Осиповна по-молодому через ступеньку сбежала с крыльца и, не веря ушам своим, припала глазами к прорези для почты. Он!

— Да я, я это. Левка.

Он. Отодвинула засов, откинула крючок — и затряслись руки: мать есть мать.

— Фу ты, с-ступа старая, слепнуть начинаю, никак ремешком в дырочку не попаду…

— Да подними клямку сама, совсем одичала в своих Больших Дворах.

— Одичаешь с тобой, реже солнечного затмения бываешь. И все налегке.

— А ты меня с каким вьюком ждешь? — Левка скраснел и замотнул за спину авоську с бумажным кульком.

— С внуком. Или хотя бы со снохой, с каким. Пятый ведь десяток уж разменял. Все жеребцуешь, жеребец. Давай тут, нито, деревенскую невесту сосватаем, есть у меня на примете одна неплохая так девка-перестарок.

Но Левка придурковато закатил зенки под лоб и грянул частушку:

А на кой она, невеста,

Холостому лучше жить:

Положил табак на место,

Утром встал, а он лежит.

— Ошалел, что ли, зеваешь на всю улицу? Пятый десяток дитю — умом все, как эти воротца: с дыркой, на шарнирах и поскрипывает.

Левка кхэкал, помыкивал ласковым телком и маятниково покачивал авоську.

— Да не тряси ты кульком своим, что там в нем…

— А гостинец. Сноха послала.

— Сноха-а… То ли правда? И ведь молчал.

— А сюрприз с презентом готовил.

Левка выпростал из авоськи зауголистый кулек и подал матери. Устинья вытерла о фартук руки, сглотнула слюнки, развернула раструб и… прикусила губу. То ли чтобы не расхохотаться тоже, то ли — не расплакаться: чеснок. Крупный, свежий, фасонистый, но — чеснок.

— Самый острый дефицит у нас на Северке был.

Дефициту этого у нее своего четыре сквозных гряды из-под зимы на продажу растет да для себя кончик.

— У-у, сорт, видать, шибко хороший. Слышь, а что, если я его на племя пущу?

— Ешь, не выдумывай. Не приживется он у тебя, не тот климат. У среднеазиатских республиканцев Надюха на базаре покупала.

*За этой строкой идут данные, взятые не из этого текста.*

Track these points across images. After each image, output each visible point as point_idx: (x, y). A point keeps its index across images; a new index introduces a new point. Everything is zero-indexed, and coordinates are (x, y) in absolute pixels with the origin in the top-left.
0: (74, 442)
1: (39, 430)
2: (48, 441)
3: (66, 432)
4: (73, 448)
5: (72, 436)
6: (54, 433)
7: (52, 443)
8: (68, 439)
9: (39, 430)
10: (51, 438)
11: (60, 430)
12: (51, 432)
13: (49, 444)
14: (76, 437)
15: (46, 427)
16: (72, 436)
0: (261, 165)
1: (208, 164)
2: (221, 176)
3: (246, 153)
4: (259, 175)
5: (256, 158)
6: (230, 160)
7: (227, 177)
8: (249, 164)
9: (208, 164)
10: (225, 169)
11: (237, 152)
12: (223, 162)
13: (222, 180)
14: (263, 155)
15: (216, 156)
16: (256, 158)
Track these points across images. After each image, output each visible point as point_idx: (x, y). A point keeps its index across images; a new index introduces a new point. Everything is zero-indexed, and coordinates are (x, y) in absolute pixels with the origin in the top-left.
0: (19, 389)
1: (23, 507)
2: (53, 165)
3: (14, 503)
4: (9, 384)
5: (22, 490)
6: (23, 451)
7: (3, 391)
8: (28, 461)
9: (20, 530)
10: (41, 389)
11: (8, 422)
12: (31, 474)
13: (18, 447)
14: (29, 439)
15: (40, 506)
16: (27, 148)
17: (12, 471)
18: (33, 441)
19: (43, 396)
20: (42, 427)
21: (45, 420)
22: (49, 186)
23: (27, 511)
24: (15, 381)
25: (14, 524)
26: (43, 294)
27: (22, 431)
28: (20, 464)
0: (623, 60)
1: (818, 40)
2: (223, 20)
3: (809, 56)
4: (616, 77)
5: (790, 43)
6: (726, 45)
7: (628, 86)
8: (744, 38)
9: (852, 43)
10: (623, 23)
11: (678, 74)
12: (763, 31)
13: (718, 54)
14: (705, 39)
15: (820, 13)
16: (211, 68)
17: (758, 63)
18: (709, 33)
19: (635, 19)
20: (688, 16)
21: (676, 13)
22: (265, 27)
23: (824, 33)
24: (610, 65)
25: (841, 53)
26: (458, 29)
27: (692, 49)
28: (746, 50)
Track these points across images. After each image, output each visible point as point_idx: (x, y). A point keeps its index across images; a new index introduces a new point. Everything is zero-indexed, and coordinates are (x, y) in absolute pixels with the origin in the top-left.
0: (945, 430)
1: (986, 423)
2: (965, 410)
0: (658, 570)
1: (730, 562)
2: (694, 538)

Рубь штучка. Аж на тридцатку тут.

— Да, да, да, — пересилив себя, поддакнула сыну Устинья, — дорожает сельский продукт на базарах. Да и как ему не дорожать: сеющих год от году меньше, пожинающих — больше. Карточку хоть привез?

— Какую? А-а, Надюхину… Не. Забыл.

— О-хо-хо… Ладно, соловья баснями не кормят, пошли в дом.

— А я не соловей, мать, я, мать, голубь.

— Бумажный. Куда махнут, туда и полетел.

Левка разлетелся было прямиком в горницу, но через полустертую грань между городом и деревней переступить не посмел и, распяв себя на косяках, зарился с порожка на палас во весь пол, на трехстворчатый платяной шкаф, цветной телевизор, сервант со всякими сервизами (непонятно, зачем и для кого они ей в Больших Дворах?), на круглый допотопный стол под гарусной скатертью, на такую же древнюю деревянную кровать под иранским покрывалом, с кружевным подзором донизу и с пирамидой подушек чуть ли не до потолка. И все простенки в дешевеньких паспарту.